Source material section start
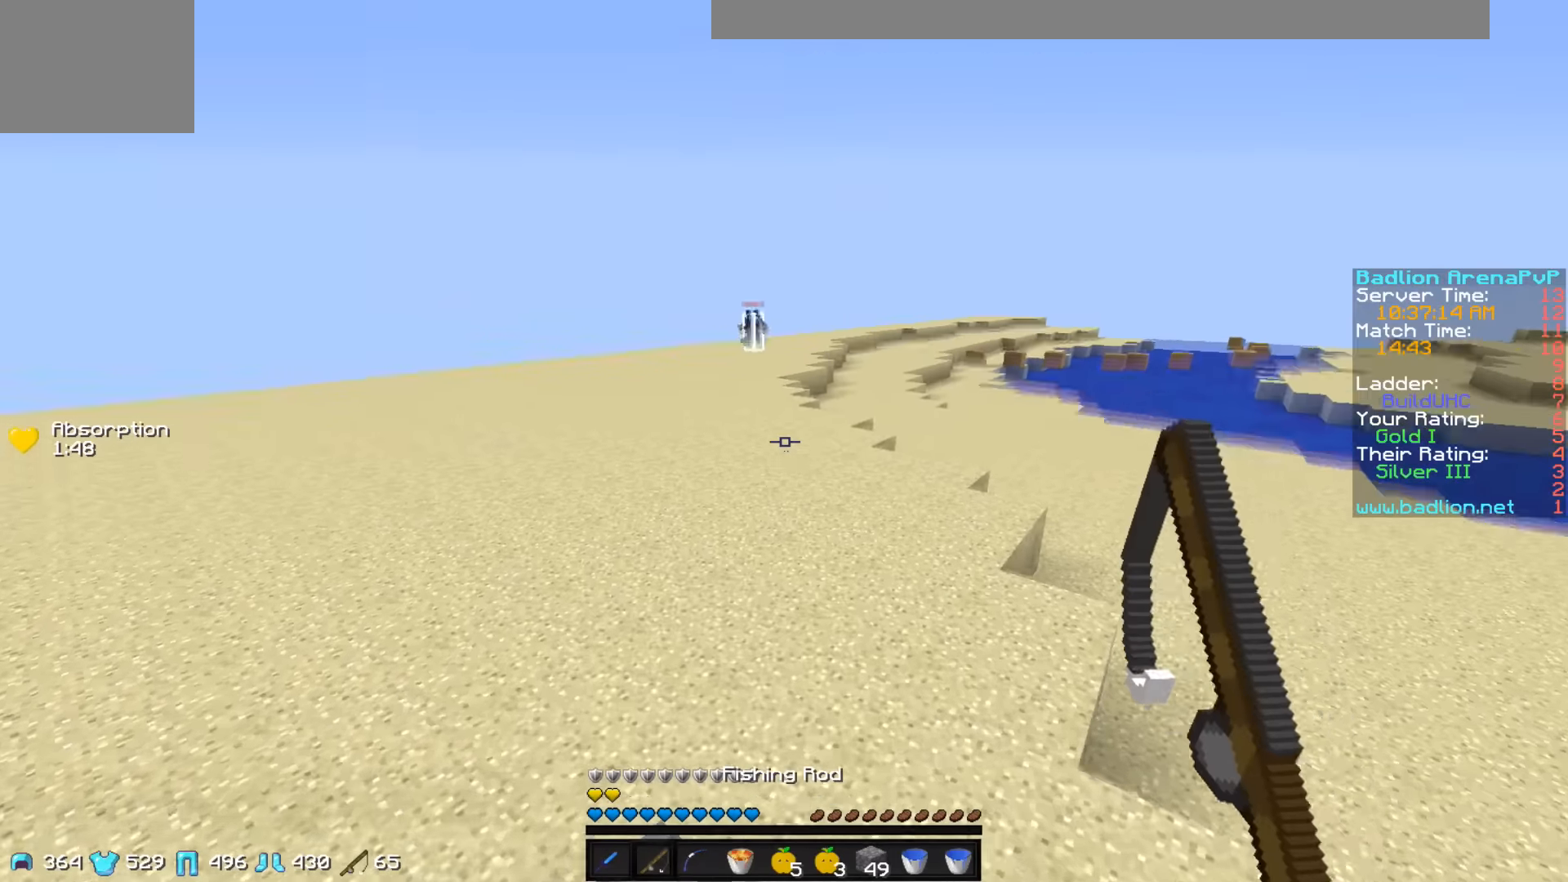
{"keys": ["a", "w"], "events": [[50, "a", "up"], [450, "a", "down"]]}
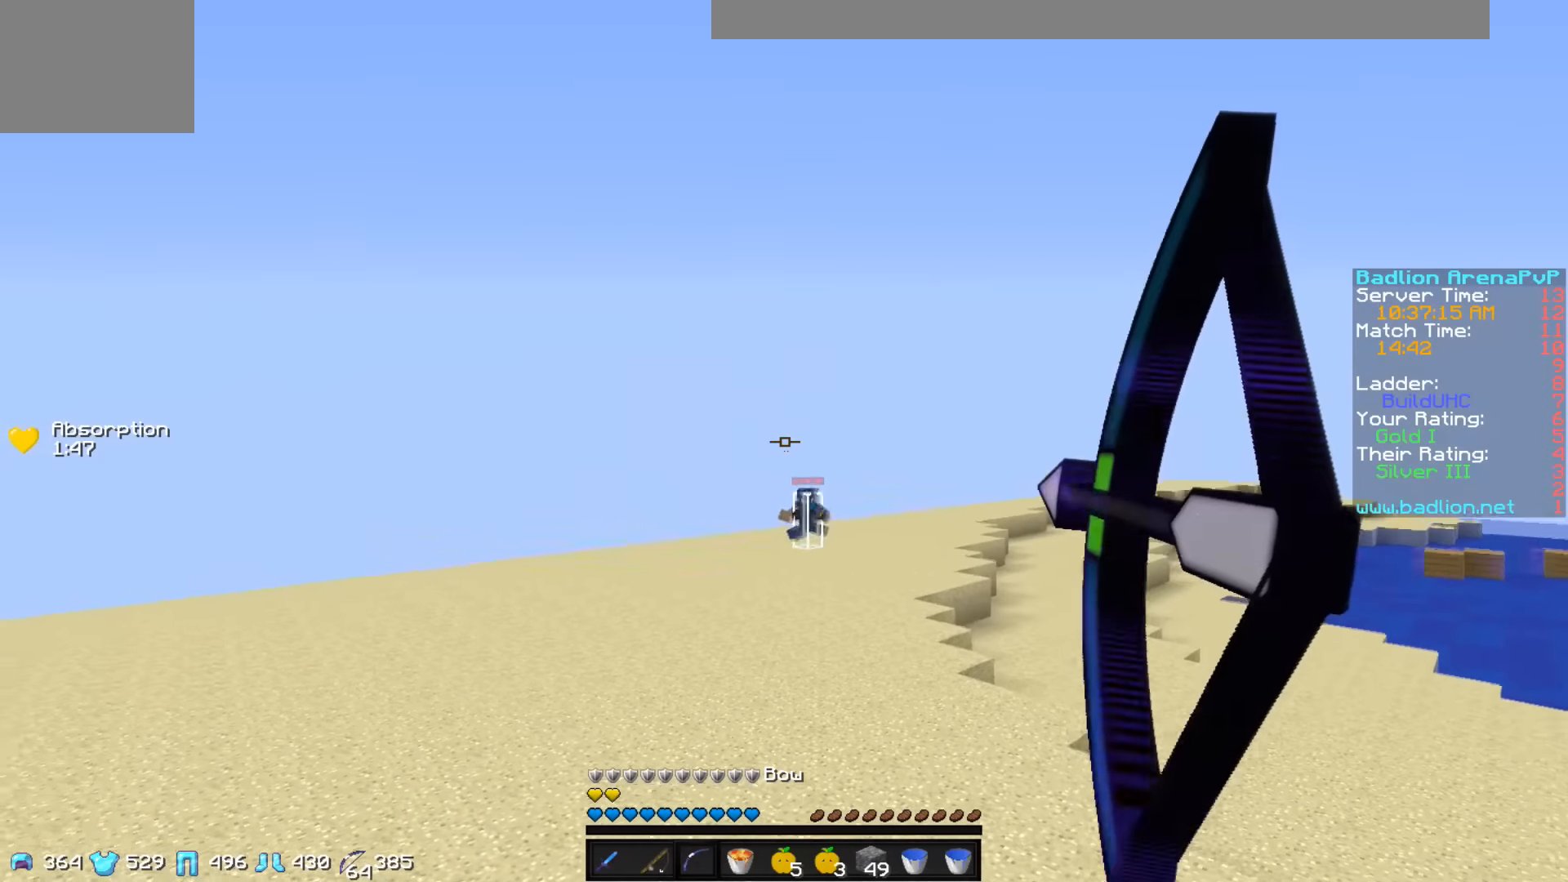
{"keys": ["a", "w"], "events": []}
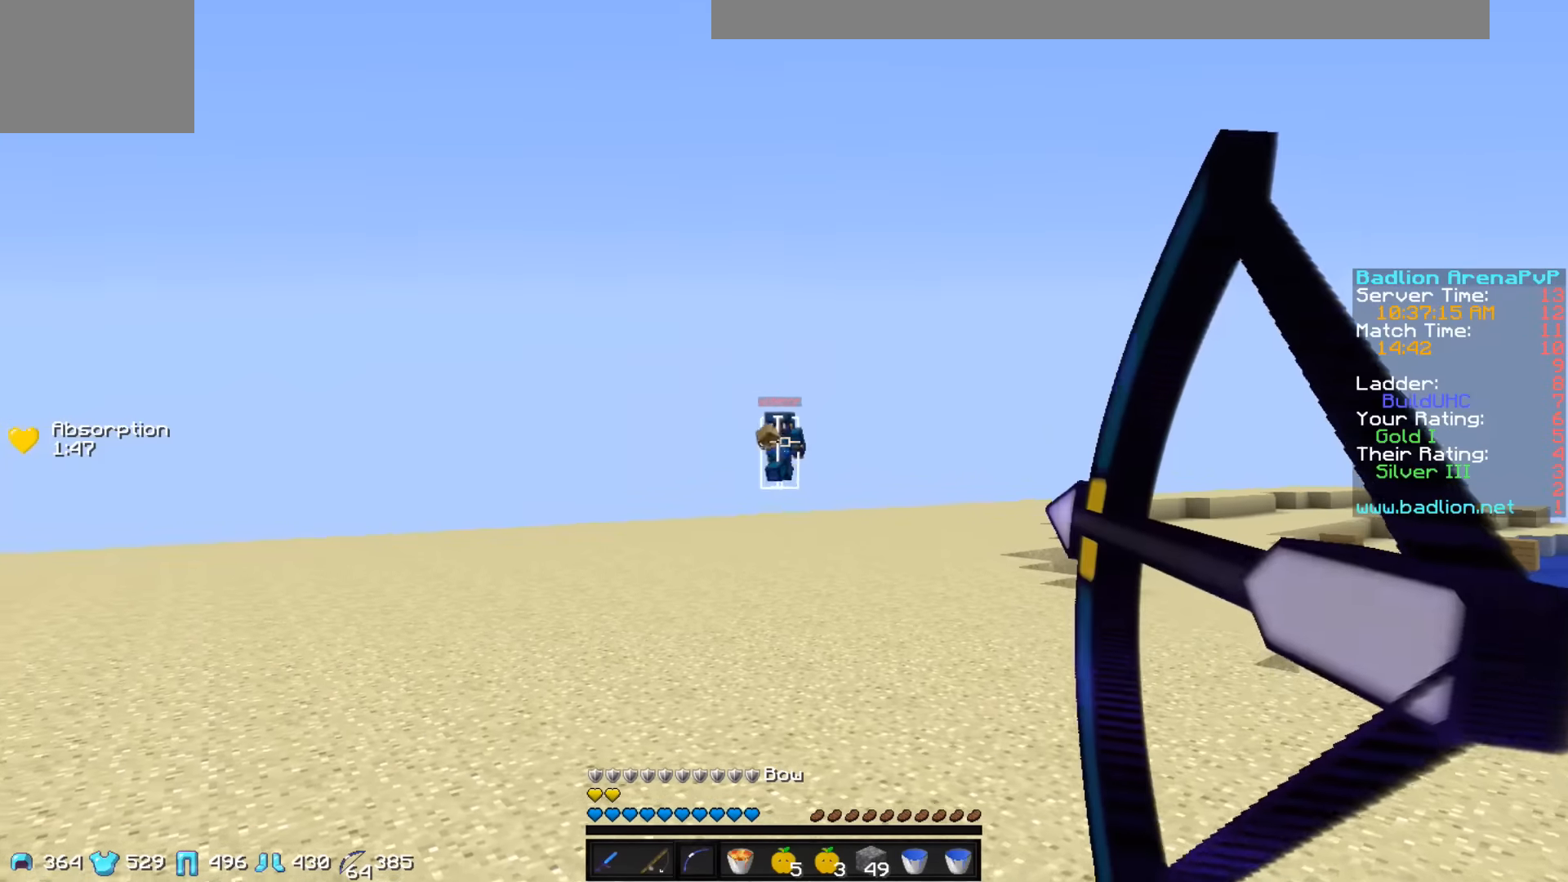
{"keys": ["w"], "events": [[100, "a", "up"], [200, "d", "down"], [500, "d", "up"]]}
Source material section end
After removing the pictures, restate the whole listing above word for word.

{"keys": ["a", "w"], "events": [[50, "a", "up"], [450, "a", "down"]]}
{"keys": ["a", "w"], "events": []}
{"keys": ["w"], "events": [[100, "a", "up"], [200, "d", "down"], [500, "d", "up"]]}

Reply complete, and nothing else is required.